This is the age of government regulation. Businesses pay millions of dollars each year to comply with ever-increasing regulatory requirements intended to avoid catastrophic loss to persons and property. While corporate America underwrites the lion’s share of the cost associated with enhanced safety, the benefits are realized primarily by consumers, politicians and insurers. Yes, insurers. A dollar spent on preventing loss is a dollar saved by insurance companies.
Historically, the economic realities of this inverse moral hazard were addressed in ocean marine insurance policies by the “sue and labor” clause. If, for example, a ship owner repaired a breach in a vessel’s hull thereby preventing the loss of the ship and cargo, the cost of repairing the hull would be reimbursed under a “sue and labor” clause. While the earliest “sue and labor” provisions date back as early as the seventeenth century, most modern commercial property policies have a “sue and labor” equivalent—compelling the insured, in the case of actual or imminent loss or damage, to “sue, labor and travel for, in and about the defense, safeguard and recovery of the property insured,” with the insurer and insured liable for the costs according to their interest.
Can the “sue and labor” clause found in today’s commercial property policies offset the cost to policyholders of meeting government regulations designed to prevent loss of insured property? A case in point: in May, the Department of Transportation (“DOT”) announced a final rule “to strengthen safe transportation of flammable liquids by rail.” The rule creates (1) new tank car requirements (along with a retrofitting schedule for older tank cars); and (2) new braking standards. By its terms, the regulation was issued in response to train accidents involving substantial property damage and personal injury. According to the DOT, the rule is expressly intended to reduce the likelihood of train accidents and mitigate the consequences of such accidents.1 Early estimates suggest that compliance with the braking standards alone will cost up to $10,000 per rail car.2
The expenses to be paid by tank car owners and rail carriers to satisfy these enhanced standards meet the letter of the traditional “sue and labor” clause. Such expenses are incurred, not to avoid liability, but to preserve insured property and mitigate loss and damage. The mandate from regulators is in response to actual damage to property and what has been characterized as an “imminent hazard to the safe transportation of hazardous materials.”3 And in the event of a future accident, the safeguards purchased through compliance will undoubtedly reduce insured property damage and business interruption.
Other examples of costly regulatory mandates abound.

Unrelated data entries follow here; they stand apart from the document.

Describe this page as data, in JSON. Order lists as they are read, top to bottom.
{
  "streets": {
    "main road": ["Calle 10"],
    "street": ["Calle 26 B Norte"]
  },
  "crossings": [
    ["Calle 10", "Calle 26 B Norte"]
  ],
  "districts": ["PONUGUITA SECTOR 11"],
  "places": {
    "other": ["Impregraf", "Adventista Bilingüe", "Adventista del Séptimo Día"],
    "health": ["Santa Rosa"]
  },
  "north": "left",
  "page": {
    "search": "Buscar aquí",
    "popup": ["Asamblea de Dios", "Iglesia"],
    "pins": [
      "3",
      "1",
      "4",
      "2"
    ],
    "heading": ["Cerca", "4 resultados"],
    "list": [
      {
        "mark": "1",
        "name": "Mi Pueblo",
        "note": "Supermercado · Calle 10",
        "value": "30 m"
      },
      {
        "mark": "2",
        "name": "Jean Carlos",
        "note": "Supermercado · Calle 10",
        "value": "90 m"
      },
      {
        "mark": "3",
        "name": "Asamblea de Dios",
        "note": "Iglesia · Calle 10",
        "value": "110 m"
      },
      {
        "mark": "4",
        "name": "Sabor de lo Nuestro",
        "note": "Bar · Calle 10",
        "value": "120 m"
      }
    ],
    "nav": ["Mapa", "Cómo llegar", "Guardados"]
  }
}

As recently as last week, the U.S. Food and Drug Administration urged companies to begin now to prepare for new regulations to be issued pursuant to the Food Safety Modernization Act.4 Compliance with these regulations—aimed at improving sanitary transportation of human and animal food—will be expensive and, like the recent rail-safety rule, will prevent insured damage to inventories and loss of business income.
At the turn of this century, some policyholders attempted to test the boundaries of the “sue and labor” clause in another context—Y2K preparedness. A series of high-profile lawsuits were filed seeking to recover the tens of millions of dollars spent to avoid the catastrophes feared when the calendar turned to a new millennium. Among the hundreds of claims made, some were denied on technical grounds. Many were rejected on grounds that the damage prevented was excluded as caused by an “inherent vice.”5 Other claims settled. But, unlike the Y2K claims of 1999, much of today’s compliance costs are not incurred to correct an uninsured defect in design or construction. No insurer could credibly argue, for example, that first-party loss and damage to insured property from a rail car disaster involving the transportation of flammable liquids is excluded or uninsured.
While each policy and each claim is unique, “sue and labor” coverage may in fact provide a means for corporate policyholders to recover costs incurred to comply with regulations that prevent otherwise insured property damage and business interruption. “The purpose of the sue and labor clause is to reimburse the insured for those expenditures which are made primarily for the benefit of the insurer to reduce or eliminate a covered loss.”6 Corporate policyholders should not forego the opportunity to recover regulatory compliance costs that serve this purpose.